▶ The problem: Go over the entries and report the lines where the word "feTurbulence" occurs.

(Collected data)

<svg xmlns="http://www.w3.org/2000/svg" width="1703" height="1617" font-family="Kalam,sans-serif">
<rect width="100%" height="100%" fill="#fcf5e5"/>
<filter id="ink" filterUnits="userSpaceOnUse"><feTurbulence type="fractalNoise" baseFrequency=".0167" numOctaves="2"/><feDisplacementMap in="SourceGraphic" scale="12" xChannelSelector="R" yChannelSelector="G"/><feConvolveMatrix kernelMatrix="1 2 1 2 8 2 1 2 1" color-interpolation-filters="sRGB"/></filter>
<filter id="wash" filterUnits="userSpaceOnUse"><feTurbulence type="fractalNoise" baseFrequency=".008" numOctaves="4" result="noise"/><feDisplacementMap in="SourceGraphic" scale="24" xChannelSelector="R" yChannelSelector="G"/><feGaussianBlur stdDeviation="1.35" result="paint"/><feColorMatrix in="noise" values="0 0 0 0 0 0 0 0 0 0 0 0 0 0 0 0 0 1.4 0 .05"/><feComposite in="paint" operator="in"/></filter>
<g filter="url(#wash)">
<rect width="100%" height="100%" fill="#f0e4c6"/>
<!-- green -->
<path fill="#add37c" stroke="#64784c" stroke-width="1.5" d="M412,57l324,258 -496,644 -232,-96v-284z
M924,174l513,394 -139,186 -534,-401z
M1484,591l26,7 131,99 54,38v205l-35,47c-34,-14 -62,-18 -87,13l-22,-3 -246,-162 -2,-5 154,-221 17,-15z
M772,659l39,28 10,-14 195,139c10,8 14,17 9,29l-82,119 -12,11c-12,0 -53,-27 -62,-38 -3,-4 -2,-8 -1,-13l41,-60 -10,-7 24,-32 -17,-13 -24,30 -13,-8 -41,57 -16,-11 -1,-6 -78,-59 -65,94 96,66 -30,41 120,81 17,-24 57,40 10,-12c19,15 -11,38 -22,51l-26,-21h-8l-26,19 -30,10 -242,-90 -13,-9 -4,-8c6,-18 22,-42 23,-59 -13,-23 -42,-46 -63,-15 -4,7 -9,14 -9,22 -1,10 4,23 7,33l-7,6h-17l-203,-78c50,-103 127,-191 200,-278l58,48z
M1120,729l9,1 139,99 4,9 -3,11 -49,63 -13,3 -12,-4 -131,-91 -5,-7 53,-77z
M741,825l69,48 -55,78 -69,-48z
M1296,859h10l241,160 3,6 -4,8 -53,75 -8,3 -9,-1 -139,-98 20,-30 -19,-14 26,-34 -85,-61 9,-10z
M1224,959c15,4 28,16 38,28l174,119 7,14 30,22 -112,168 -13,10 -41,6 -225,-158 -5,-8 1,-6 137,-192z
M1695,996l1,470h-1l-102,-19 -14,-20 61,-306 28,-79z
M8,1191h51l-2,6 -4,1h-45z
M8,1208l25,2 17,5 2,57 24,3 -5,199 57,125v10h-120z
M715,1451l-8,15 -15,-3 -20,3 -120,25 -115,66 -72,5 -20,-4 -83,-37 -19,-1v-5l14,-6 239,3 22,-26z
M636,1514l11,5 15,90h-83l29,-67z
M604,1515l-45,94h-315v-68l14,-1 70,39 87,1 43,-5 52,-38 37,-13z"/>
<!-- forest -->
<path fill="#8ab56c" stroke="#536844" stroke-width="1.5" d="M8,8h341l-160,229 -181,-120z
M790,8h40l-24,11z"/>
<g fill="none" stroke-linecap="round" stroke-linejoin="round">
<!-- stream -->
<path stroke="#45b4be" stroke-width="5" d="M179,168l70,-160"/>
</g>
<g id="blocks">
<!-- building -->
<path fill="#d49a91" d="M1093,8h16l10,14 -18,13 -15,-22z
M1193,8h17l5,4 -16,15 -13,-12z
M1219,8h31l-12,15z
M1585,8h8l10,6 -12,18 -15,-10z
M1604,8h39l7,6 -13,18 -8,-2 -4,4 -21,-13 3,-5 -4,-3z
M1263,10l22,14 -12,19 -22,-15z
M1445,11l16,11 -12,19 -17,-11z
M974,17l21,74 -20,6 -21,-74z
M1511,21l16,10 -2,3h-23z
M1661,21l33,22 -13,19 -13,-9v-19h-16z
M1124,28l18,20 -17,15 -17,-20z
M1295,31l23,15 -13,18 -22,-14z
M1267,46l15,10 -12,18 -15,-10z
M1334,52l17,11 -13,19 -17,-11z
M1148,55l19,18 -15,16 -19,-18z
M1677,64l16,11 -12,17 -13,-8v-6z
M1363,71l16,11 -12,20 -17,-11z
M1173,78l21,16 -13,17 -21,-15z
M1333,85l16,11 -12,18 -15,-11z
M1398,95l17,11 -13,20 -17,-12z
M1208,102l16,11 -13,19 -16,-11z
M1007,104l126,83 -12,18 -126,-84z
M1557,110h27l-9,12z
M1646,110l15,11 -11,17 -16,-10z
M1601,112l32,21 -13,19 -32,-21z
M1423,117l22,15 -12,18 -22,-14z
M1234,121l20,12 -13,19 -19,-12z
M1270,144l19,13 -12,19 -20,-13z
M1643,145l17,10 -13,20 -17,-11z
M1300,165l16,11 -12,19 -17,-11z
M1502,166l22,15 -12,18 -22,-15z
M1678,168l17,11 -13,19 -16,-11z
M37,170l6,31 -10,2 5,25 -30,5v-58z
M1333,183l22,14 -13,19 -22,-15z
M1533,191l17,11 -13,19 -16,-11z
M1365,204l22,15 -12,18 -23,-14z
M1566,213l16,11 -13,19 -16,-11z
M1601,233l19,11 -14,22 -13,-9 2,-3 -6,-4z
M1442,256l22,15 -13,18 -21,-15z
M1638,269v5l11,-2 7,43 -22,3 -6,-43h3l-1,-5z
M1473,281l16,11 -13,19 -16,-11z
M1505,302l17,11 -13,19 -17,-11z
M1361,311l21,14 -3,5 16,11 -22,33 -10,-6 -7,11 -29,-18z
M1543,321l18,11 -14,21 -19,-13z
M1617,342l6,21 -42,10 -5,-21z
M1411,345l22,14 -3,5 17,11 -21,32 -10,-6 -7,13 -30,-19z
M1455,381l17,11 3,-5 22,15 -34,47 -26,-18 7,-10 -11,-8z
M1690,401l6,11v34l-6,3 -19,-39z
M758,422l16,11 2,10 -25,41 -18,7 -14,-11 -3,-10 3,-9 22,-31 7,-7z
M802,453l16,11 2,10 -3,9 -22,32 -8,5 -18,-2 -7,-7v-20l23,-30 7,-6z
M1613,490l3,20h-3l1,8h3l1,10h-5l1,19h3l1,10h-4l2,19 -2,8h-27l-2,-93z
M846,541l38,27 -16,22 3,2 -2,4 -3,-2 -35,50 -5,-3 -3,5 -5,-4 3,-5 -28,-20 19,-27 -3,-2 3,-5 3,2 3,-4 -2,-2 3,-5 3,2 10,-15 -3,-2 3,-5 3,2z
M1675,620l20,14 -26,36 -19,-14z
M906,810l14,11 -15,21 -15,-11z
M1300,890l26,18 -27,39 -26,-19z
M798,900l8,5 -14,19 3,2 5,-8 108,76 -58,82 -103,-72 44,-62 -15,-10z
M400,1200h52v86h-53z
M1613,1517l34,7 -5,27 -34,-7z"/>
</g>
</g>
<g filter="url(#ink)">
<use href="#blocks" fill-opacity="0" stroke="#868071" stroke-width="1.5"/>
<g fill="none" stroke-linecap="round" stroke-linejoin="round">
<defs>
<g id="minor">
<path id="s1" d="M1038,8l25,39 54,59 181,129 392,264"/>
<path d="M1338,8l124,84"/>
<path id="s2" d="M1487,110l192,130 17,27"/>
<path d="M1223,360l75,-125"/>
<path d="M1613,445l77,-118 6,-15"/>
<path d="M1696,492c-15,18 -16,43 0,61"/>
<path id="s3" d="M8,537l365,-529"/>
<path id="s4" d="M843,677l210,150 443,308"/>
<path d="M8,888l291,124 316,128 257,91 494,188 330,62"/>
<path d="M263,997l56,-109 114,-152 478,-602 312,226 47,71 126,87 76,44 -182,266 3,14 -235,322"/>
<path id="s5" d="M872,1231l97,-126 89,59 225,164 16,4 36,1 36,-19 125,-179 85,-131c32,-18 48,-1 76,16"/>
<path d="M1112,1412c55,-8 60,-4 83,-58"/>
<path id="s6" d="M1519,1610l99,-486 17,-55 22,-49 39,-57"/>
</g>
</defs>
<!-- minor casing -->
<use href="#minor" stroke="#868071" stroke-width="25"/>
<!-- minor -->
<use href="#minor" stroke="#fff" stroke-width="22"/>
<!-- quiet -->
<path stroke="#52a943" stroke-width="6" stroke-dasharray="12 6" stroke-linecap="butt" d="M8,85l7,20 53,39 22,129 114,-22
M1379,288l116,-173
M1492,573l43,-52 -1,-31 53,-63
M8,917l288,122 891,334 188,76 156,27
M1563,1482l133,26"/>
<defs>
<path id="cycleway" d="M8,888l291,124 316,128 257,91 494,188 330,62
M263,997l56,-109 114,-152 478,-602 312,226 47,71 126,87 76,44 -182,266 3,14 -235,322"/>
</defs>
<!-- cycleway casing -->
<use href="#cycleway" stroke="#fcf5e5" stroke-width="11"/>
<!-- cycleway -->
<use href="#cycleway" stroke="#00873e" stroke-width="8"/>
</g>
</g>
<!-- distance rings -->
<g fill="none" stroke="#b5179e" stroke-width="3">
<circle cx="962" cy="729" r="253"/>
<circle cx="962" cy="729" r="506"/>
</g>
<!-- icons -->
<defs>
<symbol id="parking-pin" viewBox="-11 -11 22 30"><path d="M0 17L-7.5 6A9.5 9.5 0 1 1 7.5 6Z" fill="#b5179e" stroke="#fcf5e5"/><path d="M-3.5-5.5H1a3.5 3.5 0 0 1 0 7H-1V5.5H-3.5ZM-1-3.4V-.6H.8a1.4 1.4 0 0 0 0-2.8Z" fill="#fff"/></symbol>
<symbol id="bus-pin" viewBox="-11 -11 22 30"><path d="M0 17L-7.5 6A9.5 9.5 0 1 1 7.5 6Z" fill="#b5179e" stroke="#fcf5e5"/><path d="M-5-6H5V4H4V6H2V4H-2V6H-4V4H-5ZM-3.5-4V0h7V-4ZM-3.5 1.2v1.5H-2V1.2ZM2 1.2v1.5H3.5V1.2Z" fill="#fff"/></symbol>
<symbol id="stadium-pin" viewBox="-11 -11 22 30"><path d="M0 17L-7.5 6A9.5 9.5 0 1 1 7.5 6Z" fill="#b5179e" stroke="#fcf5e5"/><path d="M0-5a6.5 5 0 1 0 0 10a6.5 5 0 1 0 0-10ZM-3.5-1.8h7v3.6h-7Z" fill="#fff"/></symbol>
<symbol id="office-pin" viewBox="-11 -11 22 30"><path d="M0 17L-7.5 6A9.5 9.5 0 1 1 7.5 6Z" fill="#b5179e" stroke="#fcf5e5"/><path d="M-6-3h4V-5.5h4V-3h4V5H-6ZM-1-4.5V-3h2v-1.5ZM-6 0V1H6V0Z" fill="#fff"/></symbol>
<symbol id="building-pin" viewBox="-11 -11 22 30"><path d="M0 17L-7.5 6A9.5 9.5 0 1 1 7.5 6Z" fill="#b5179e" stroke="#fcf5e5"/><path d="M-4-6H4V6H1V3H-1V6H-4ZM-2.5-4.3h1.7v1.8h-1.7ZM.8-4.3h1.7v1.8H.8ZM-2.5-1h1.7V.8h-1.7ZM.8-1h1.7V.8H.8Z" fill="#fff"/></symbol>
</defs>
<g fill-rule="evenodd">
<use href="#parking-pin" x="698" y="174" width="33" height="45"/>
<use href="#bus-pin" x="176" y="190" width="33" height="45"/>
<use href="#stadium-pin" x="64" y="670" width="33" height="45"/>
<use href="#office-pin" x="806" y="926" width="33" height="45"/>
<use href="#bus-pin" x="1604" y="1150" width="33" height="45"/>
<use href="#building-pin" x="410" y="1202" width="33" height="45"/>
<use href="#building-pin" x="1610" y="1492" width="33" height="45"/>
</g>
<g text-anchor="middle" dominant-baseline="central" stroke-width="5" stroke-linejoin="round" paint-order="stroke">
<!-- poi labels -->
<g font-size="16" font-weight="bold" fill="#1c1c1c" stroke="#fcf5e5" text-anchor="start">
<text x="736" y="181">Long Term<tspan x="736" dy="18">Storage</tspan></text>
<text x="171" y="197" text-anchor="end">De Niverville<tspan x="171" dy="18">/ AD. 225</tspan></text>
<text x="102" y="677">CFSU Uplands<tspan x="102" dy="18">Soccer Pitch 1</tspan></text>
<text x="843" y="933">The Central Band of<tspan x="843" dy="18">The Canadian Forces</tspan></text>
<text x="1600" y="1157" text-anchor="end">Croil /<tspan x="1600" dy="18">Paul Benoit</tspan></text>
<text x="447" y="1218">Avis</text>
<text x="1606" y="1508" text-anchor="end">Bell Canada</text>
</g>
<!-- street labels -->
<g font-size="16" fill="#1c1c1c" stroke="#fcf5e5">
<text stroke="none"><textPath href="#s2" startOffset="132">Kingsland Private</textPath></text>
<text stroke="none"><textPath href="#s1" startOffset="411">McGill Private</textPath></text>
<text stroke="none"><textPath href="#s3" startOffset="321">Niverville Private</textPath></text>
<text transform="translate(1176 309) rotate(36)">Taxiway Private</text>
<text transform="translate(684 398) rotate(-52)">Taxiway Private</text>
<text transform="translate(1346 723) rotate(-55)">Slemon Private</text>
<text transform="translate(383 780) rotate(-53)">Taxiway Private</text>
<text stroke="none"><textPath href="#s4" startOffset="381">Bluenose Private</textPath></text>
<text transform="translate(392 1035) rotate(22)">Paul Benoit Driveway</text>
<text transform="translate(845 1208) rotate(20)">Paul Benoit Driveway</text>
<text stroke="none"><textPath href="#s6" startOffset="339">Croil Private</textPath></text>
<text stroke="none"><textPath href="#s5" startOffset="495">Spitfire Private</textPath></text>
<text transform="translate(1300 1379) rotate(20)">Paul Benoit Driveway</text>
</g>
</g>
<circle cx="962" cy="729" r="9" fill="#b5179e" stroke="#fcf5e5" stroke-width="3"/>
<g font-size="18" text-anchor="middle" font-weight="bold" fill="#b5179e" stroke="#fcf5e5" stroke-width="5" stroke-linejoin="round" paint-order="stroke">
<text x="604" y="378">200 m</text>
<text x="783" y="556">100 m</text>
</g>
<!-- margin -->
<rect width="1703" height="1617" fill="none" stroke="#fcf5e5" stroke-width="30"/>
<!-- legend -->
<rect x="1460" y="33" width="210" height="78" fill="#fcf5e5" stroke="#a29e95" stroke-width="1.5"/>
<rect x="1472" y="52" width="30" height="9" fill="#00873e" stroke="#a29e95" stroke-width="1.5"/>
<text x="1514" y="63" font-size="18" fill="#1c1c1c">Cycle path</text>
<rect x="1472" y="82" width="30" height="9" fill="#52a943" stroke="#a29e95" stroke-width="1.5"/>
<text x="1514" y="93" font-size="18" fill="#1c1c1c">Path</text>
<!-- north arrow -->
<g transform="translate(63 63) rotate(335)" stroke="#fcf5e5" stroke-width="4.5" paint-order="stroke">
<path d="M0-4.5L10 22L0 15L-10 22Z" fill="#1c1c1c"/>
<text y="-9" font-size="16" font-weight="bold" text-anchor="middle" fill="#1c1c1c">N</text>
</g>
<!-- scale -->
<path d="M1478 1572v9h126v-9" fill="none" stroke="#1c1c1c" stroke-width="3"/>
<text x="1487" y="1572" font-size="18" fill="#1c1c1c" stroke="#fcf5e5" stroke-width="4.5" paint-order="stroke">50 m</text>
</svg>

▶ Result of the task:
<filter id="ink" filterUnits="userSpaceOnUse"><feTurbulence type="fractalNoise" baseFrequency=".0167" numOctaves="2"/><feDisplacementMap in="SourceGraphic" scale="12" xChannelSelector="R" yChannelSelector="G"/><feConvolveMatrix kernelMatrix="1 2 1 2 8 2 1 2 1" color-interpolation-filters="sRGB"/></filter>
<filter id="wash" filterUnits="userSpaceOnUse"><feTurbulence type="fractalNoise" baseFrequency=".008" numOctaves="4" result="noise"/><feDisplacementMap in="SourceGraphic" scale="24" xChannelSelector="R" yChannelSelector="G"/><feGaussianBlur stdDeviation="1.35" result="paint"/><feColorMatrix in="noise" values="0 0 0 0 0 0 0 0 0 0 0 0 0 0 0 0 0 1.4 0 .05"/><feComposite in="paint" operator="in"/></filter>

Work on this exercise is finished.